- Presented by: Mark Chapman Dan Walker Laura Woods Craig Doyle
- Starring: Analysts: Jason Bell Osi Umenyiora
- Country of origin: United Kingdom
- Original language: English

Production
- Production locations: BT Studios Super Bowl: On location
- Running time: The NFL Show: 30 minutes (BBC) 60 minutes including advertisements (ITV) NFL This Week: 50 minutes
- Production company: North One

Original release
- Network: BBC Two
- Release: 13 September 2016 – 2020
- Network: BBC One
- Release: 13 September 2016 – 2022
- Network: ITV Virgin Media Television
- Release: 2022 – 2024

= The NFL Show/NFL This Week =

The NFL Show and NFL This Week were a pair of American football programmes broadcast on the BBC and ITV.

==Format==
Neither show had a fixed timeslot, but The NFL Show typically aired either on Saturday evenings or after midnight on BBC One.
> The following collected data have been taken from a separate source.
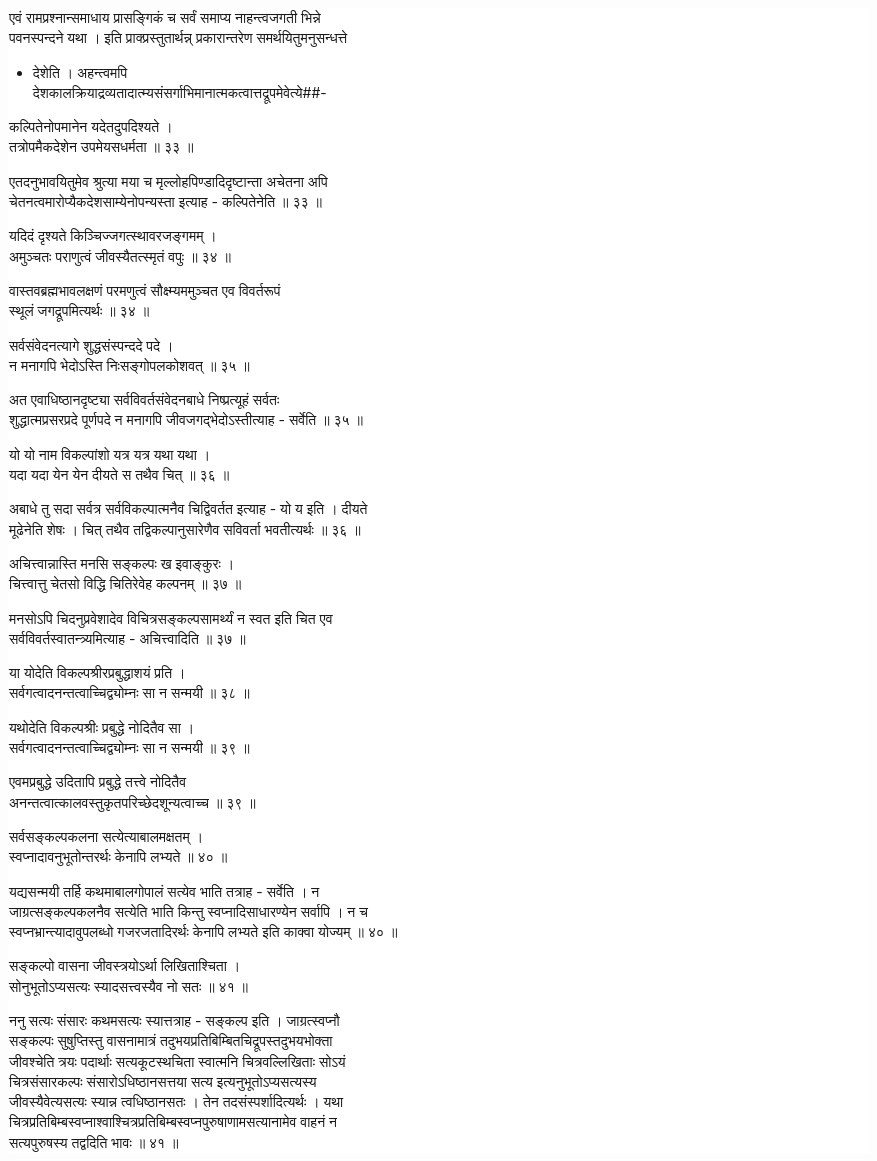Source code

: एवं रामप्रश्नान्समाधाय प्रासङ्गिकं च सर्वं समाप्य नाहन्त्वजगती भिन्ने   
पवनस्पन्दने यथा । इति प्राक्प्रस्तुतार्थन्न् प्रकारान्तरेण समर्थयितुमनुसन्धत्ते   
- देशेति । अहन्त्वमपि   
देशकालक्रियाद्रव्यतादात्म्यसंसर्गाभिमानात्मकत्वात्तद्रूपमेवेत्ये##-  
  
कल्पितेनोपमानेन यदेतदुपदिश्यते ।  
तत्रोपमैकदेशेन उपमेयसधर्मता ॥ ३३ ॥  
  
एतदनुभावयितुमेव श्रुत्या मया च मृल्लोहपिण्डादिदृष्टान्ता अचेतना अपि   
चेतनत्वमारोप्यैकदेशसाम्येनोपन्यस्ता इत्याह - कल्पितेनेति ॥ ३३ ॥  
  
यदिदं दृश्यते किञ्चिज्जगत्स्थावरजङ्गमम् ।  
अमुञ्चतः पराणुत्वं जीवस्यैतत्स्मृतं वपुः ॥ ३४ ॥  
  
वास्तवब्रह्मभावलक्षणं परमणुत्वं सौक्ष्म्यममुञ्चत एव विवर्तरूपं   
स्थूलं जगद्रूपमित्यर्थः ॥ ३४ ॥  
  
सर्वसंवेदनत्यागे शुद्धसंस्पन्ददे पदे ।  
न मनागपि भेदोऽस्ति निःसङ्गोपलकोशवत् ॥ ३५ ॥  
  
अत एवाधिष्ठानदृष्ट्या सर्वविवर्तसंवेदनबाधे निष्प्रत्यूहं सर्वतः   
शुद्धात्मप्रसरप्रदे पूर्णपदे न मनागपि जीवजगद्भेदोऽस्तीत्याह - सर्वेति ॥ ३५ ॥  
  
यो यो नाम विकल्पांशो यत्र यत्र यथा यथा ।  
यदा यदा येन येन दीयते स तथैव चित् ॥ ३६ ॥  
  
अबाधे तु सदा सर्वत्र सर्वविकल्पात्मनैव चिद्विवर्तत इत्याह - यो य इति । दीयते   
मूढेनेति शेषः । चित् तथैव तद्विकल्पानुसारेणैव सविवर्ता भवतीत्यर्थः ॥ ३६ ॥  
  
अचित्त्वान्नास्ति मनसि सङ्कल्पः ख इवाङ्कुरः ।  
चित्त्वात्तु चेतसो विद्धि चितिरेवेह कल्पनम् ॥ ३७ ॥  
  
मनसोऽपि चिदनुप्रवेशादेव विचित्रसङ्कल्पसामर्थ्यं न स्वत इति चित एव   
सर्वविवर्तस्वातन्त्र्यमित्याह - अचित्त्वादिति ॥ ३७ ॥  
  
या योदेति विकल्पश्रीरप्रबुद्धाशयं प्रति ।  
सर्वगत्वादनन्तत्वाच्चिद्व्योम्नः सा न सन्मयी ॥ ३८ ॥  
  
यथोदेति विकल्पश्रीः प्रबुद्धे नोदितैव सा ।  
सर्वगत्वादनन्तत्वाच्चिद्व्योम्नः सा न सन्मयी ॥ ३९ ॥  
  
एवमप्रबुद्धे उदितापि प्रबुद्धे तत्त्वे नोदितैव   
अनन्तत्वात्कालवस्तुकृतपरिच्छेदशून्यत्वाच्च ॥ ३९ ॥  
  
सर्वसङ्कल्पकलना सत्येत्याबालमक्षतम् ।  
स्वप्नादावनुभूतोन्तरर्थः केनापि लभ्यते ॥ ४० ॥  
  
यद्यसन्मयी तर्हि कथमाबालगोपालं सत्येव भाति तत्राह - सर्वेति । न   
जाग्रत्सङ्कल्पकलनैव सत्येति भाति किन्तु स्वप्नादिसाधारण्येन सर्वापि । न च   
स्वप्नभ्रान्त्यादावुपलब्धो गजरजतादिरर्थः केनापि लभ्यते इति काक्वा योज्यम् ॥ ४० ॥  
  
सङ्कल्पो वासना जीवस्त्रयोऽर्था लिखिताश्चिता ।  
सोनुभूतोऽप्यसत्यः स्यादसत्त्वस्यैव नो सतः ॥ ४१ ॥  
  
ननु सत्यः संसारः कथमसत्यः स्यात्तत्राह - सङ्कल्प इति । जाग्रत्स्वप्नौ   
सङ्कल्पः सुषुप्तिस्तु वासनामात्रं तदुभयप्रतिबिम्बितचिद्रूपस्तदुभयभोक्ता   
जीवश्चेति त्रयः पदार्थाः सत्यकूटस्थचिता स्वात्मनि चित्रवल्लिखिताः सोऽयं   
चित्रसंसारकल्पः संसारोऽधिष्ठानसत्तया सत्य इत्यनुभूतोऽप्यसत्यस्य   
जीवस्यैवेत्यसत्यः स्यान्न त्वधिष्ठानसतः । तेन तदसंस्पर्शादित्यर्थः । यथा   
चित्रप्रतिबिम्बस्वप्नाश्वाश्चित्रप्रतिबिम्बस्वप्नपुरुषाणामसत्यानामेव वाहनं न   
सत्यपुरुषस्य तद्वदिति भावः ॥ ४१ ॥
NFL This Week was a BBC Two show, usually airing late on a Tuesday evening or shortly after midnight. The NFL Show was hosted by BBC Breakfast presenter Dan Walker, who took over from Mark Chapman. On the BBC it usually followed Match of the Day.
On ITV it aired at 11:30PM on Fridays. For the 2022 season, the NFL announced that they had reached a partnership with commercial broadcaster ITV for three years. The show was hosted by Laura Woods, although analysts Bell and Umenyiora followed the show across networks. Woods was replaced by Craig Doyle in 2023, following her move to TNT Sports. The deal also continued to include live coverage of two London international games and the Super Bowl as the BBC did. The show aired on Scottish affiliate network STV and Virgin Media Four in Ireland, which has a content sharing agreement with ITV. ITV ended the show ahead of the 2024 season although the London international games and Super Bowl would still be broadcast.

===Analysts===
Jason Bell is a former NFL cornerback. He played for the Dallas Cowboys, the Houston Texans, and the New York Giants over a spell of six seasons.
Osi Umenyiora is a two-time Super Bowl-winning defensive end with the New York Giants. He also played for the Atlanta Falcons for two seasons.